Six Months in Mexico is a book written by Elizabeth Jane Cochrane under her pen name Nellie Bly about her travels through Mexico around 1885. She took the initiative to work as a foreign correspondent at the age of 21. At that point she had been writing for the newspaper The Pittsburgh Dispatch, but had become dissatisfied with having to write for the women's pages.

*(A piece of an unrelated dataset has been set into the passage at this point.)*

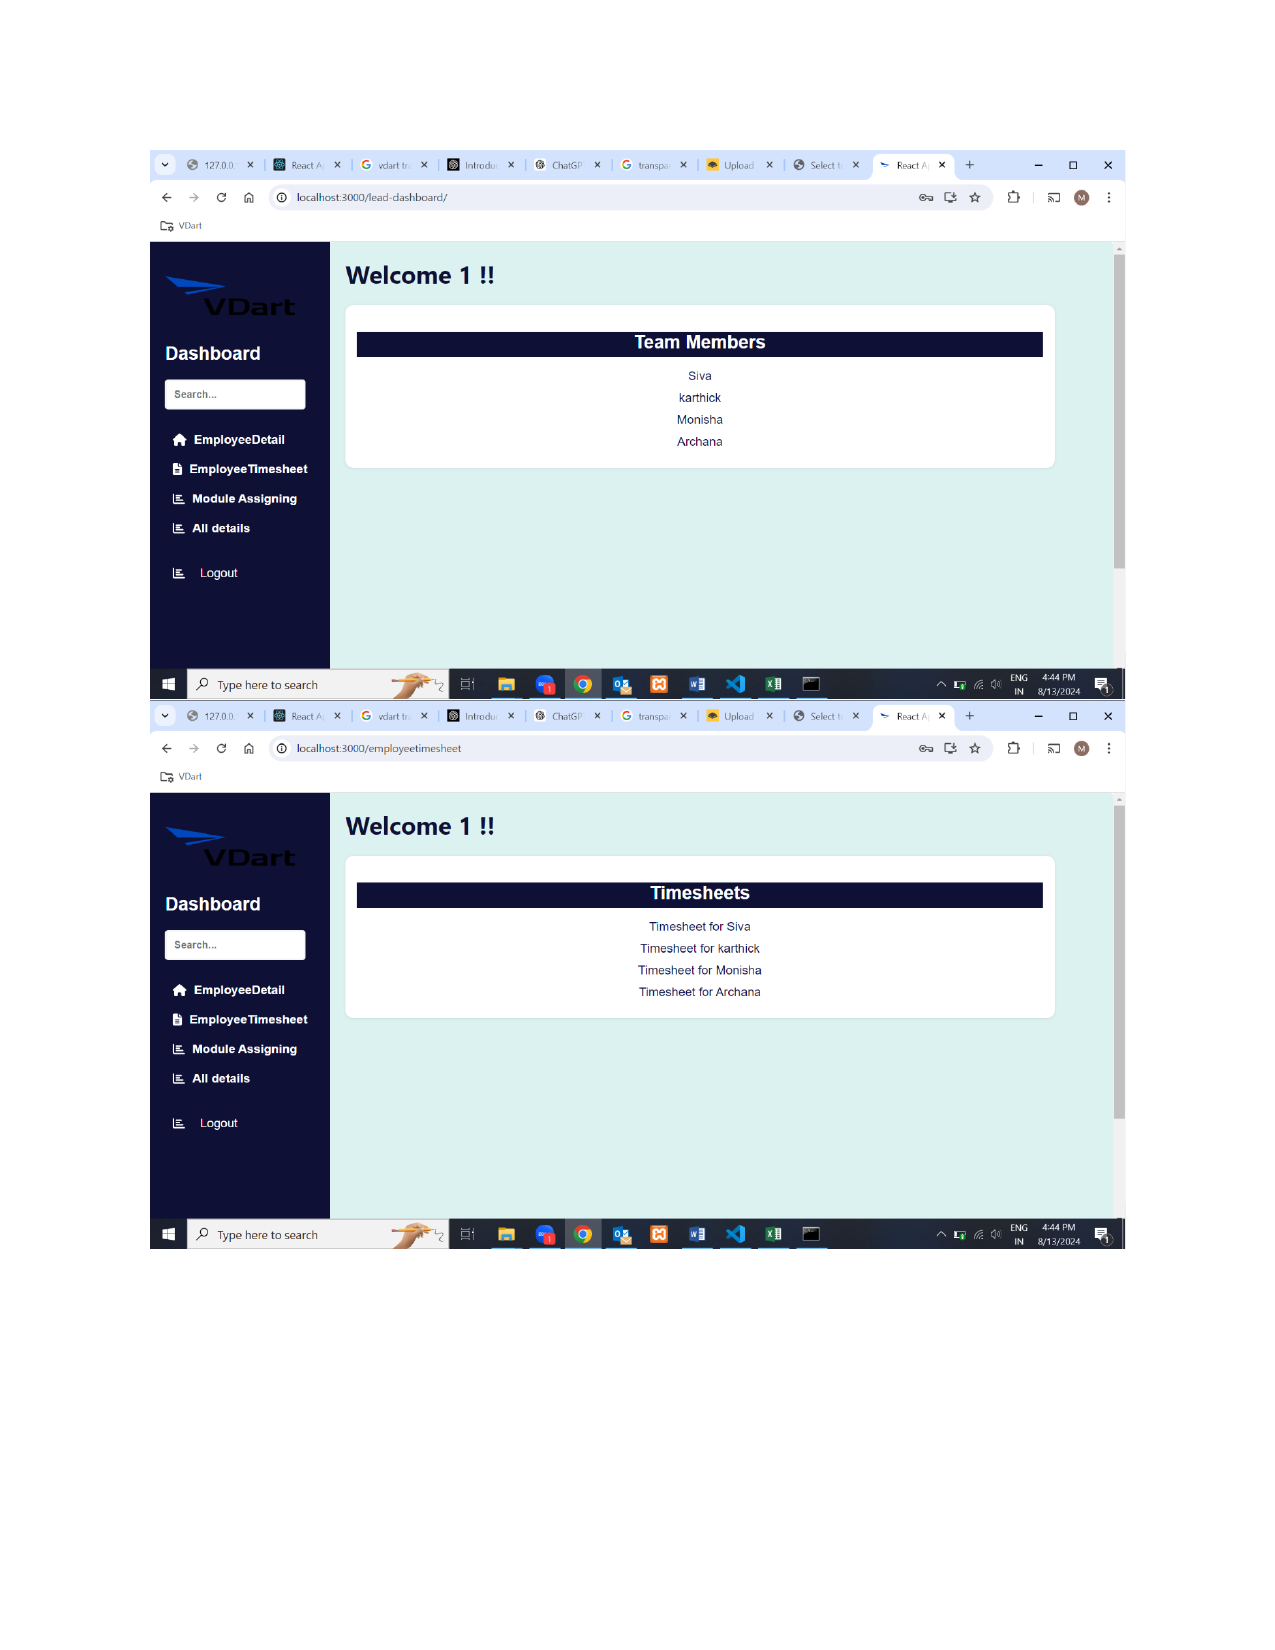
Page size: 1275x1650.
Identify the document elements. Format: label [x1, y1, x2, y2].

picture [150, 700, 1125, 1249]
picture [150, 150, 1125, 699]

In the book she describes the lives and customs of the people of Mexico and the poverty of the common people. She was struck by the widespread addiction to playing the lottery, noting that people would even pawn their clothes in order to buy tickets. She also described courtship, wedding ceremonies, the popularity of tobacco smoking, the legend of the maguey plant from which pulque and mezcal were made, and the habits of the soldiers, including an early mention of their marijuana use:

The soldiers have an herb named marijuana, which they roll into small cigaros and smoke. It produces intoxication which lasts for five days, and for that period they are in paradise. It has no ill after-effects, yet the use is forbidden by law. It is commonly used among prisoners. One cigaro is made, and the prisoners all sitting in a ring partake of it. The smoker takes a draw and blows the smoke into the mouth of the nearest man, he likewise gives it to another, and so on around the circle. One cigaro will intoxicate the whole lot for the length of five days.

Bly returned to the United States after her reporting on the imprisonment of a journalist by dictator Porfirio Díaz put her in danger of imprisonment herself.

Bly later wrote a second travel book, Around the World in 72 Days, telling the story of her circumnavigation of the globe by ship and train.